Auth0 - Insufficient scope

Question

I'm using Auth0 in my Node.js application and I'm facing Insufficient scope error when trying to protect any routes in my app.

I've been searching for a while and I found a bunch of similar problem, but couldn't manage to find the solution.

Essentially, in my node app I have to protect a route as follow:

const checkScopes = jwtAuthz(['read:flights']);

However, I always receive Insufficient scope error when adding the middleware to protect my route:

app.get('/api/permission', checkJwt, checkScopes, (req, res) => {
  res.send({
    msg: 'Your access token AND PERMISSION was successfully validated!'
  });
});

Could you help me please?

Answer 1

you should include a second parameter called "customScopeKey" this way auth0 will use permission instead of scope to validate the user credentials.

use this:

const checkScopes = jwtAuthz(['read:flights'], { customScopeKey: "permissions" });

instead of

const checkScopes = jwtAuthz(['read:flights']);

Answer 2

You can try const checkScopes = jwtAuthz(['read:flights'], { customUserKey: "auth" });

By default, permissions are checked against req.user. However, I noticed in the latest version, req.user is undefined. Instead, the token is under req.auth

Answer 3

You have saved my sanity along with my business. God speed you.

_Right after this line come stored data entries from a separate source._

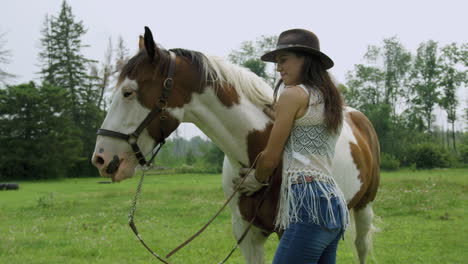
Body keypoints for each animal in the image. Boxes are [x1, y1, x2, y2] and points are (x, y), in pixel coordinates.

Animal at [92, 27, 380, 264]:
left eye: (128, 92)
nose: (102, 159)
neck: (257, 149)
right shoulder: (247, 234)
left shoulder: (287, 231)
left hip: (364, 208)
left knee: (362, 247)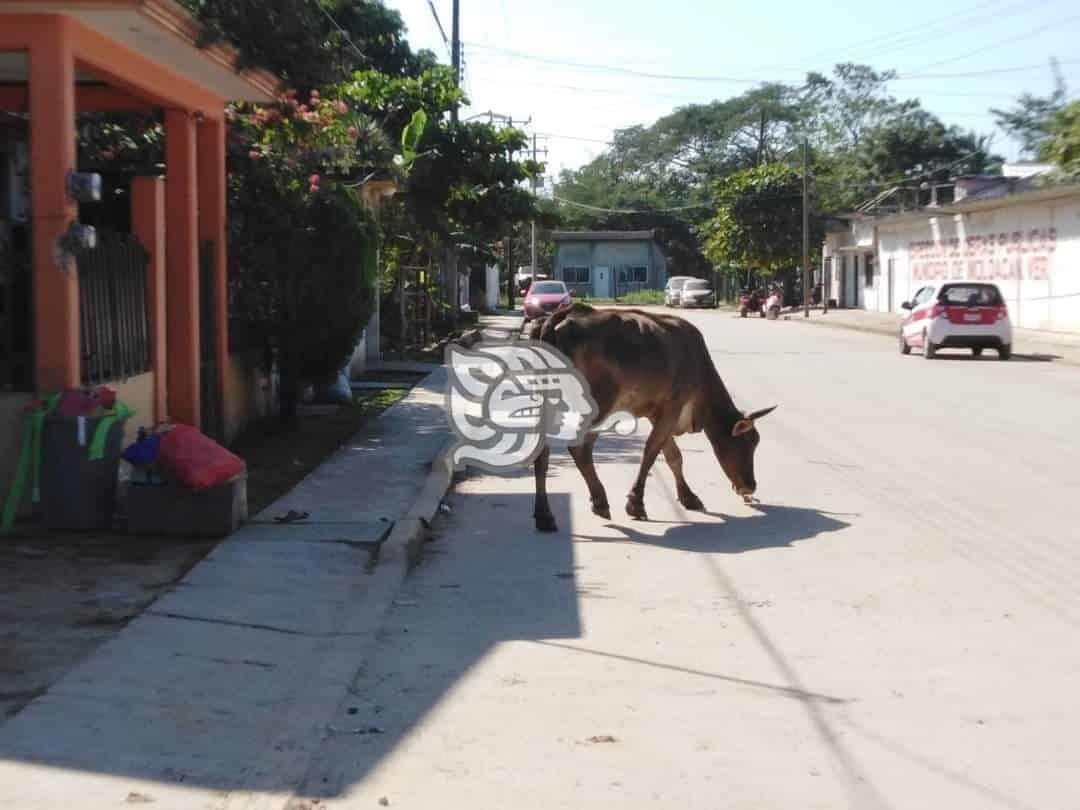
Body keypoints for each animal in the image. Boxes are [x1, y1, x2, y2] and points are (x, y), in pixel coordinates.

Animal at [527, 304, 773, 533]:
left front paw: (688, 497)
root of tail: (562, 315)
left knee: (542, 455)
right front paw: (636, 504)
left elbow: (673, 456)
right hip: (599, 404)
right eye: (747, 443)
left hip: (548, 404)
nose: (751, 486)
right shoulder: (672, 407)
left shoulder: (658, 413)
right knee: (580, 448)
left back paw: (545, 515)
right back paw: (599, 502)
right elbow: (652, 452)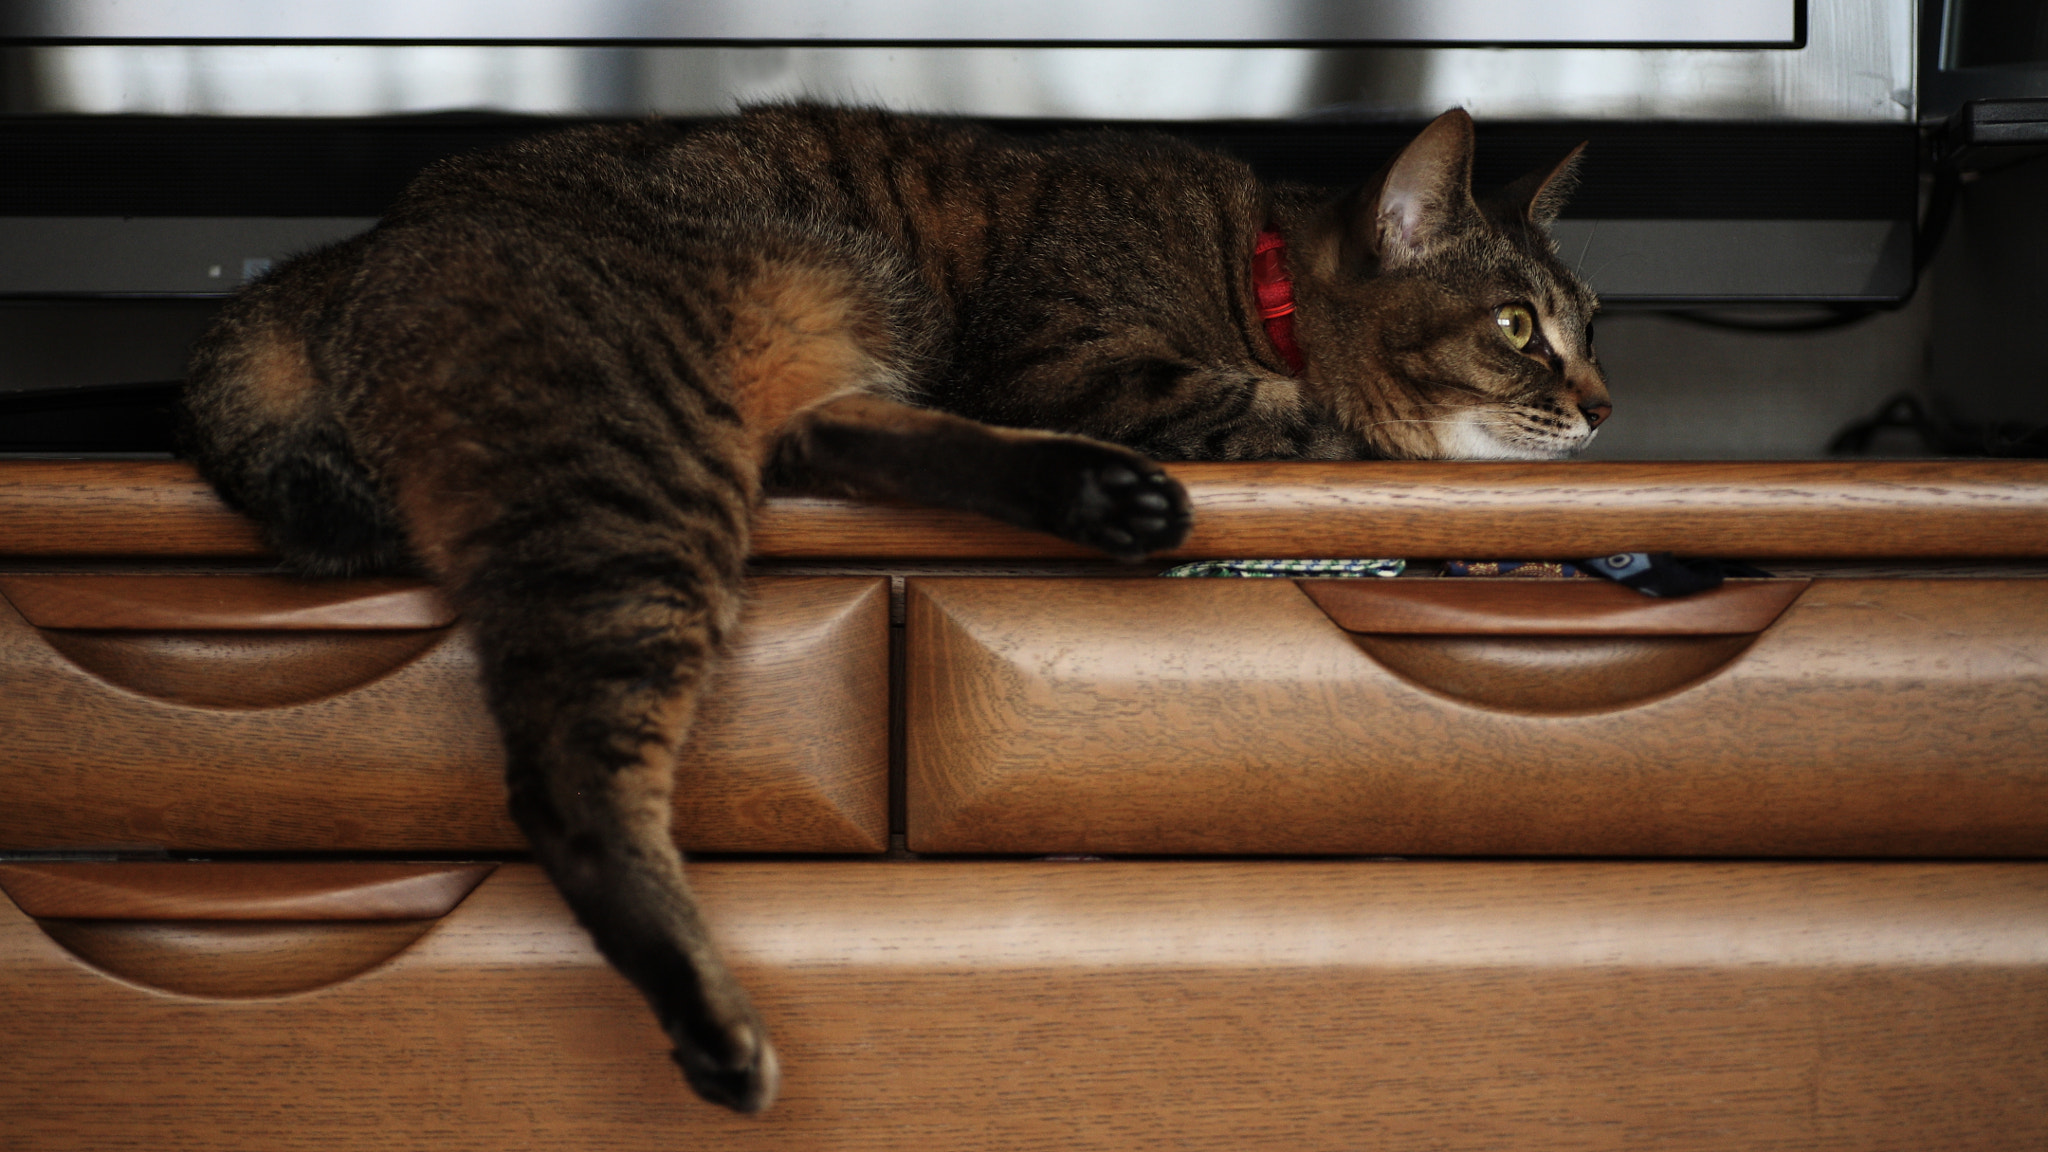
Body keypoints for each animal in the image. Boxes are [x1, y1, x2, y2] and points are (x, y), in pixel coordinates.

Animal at [180, 103, 1597, 1106]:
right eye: (1516, 327)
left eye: (1591, 326)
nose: (1601, 408)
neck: (1252, 271)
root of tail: (350, 253)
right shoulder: (1076, 363)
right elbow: (1324, 421)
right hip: (634, 459)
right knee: (565, 780)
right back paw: (713, 1027)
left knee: (841, 443)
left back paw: (1103, 498)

Just to reiterate (with example)...

app.get('/test', jwtCheck, jwtAuthz(['read:generatedLeads'], { customScopeKey: "permissions", customUserKey: "auth" }),  (req, res) => {
    infoLogger.info(FILE_NAME, METHOD, "Health Check is passing...")
    res.status(200).send({health: "Token Accepted"})
})

Adding customUserKey: "auth" as part of the config for jwtAuthz resolved my issue with "insufficient scope" error.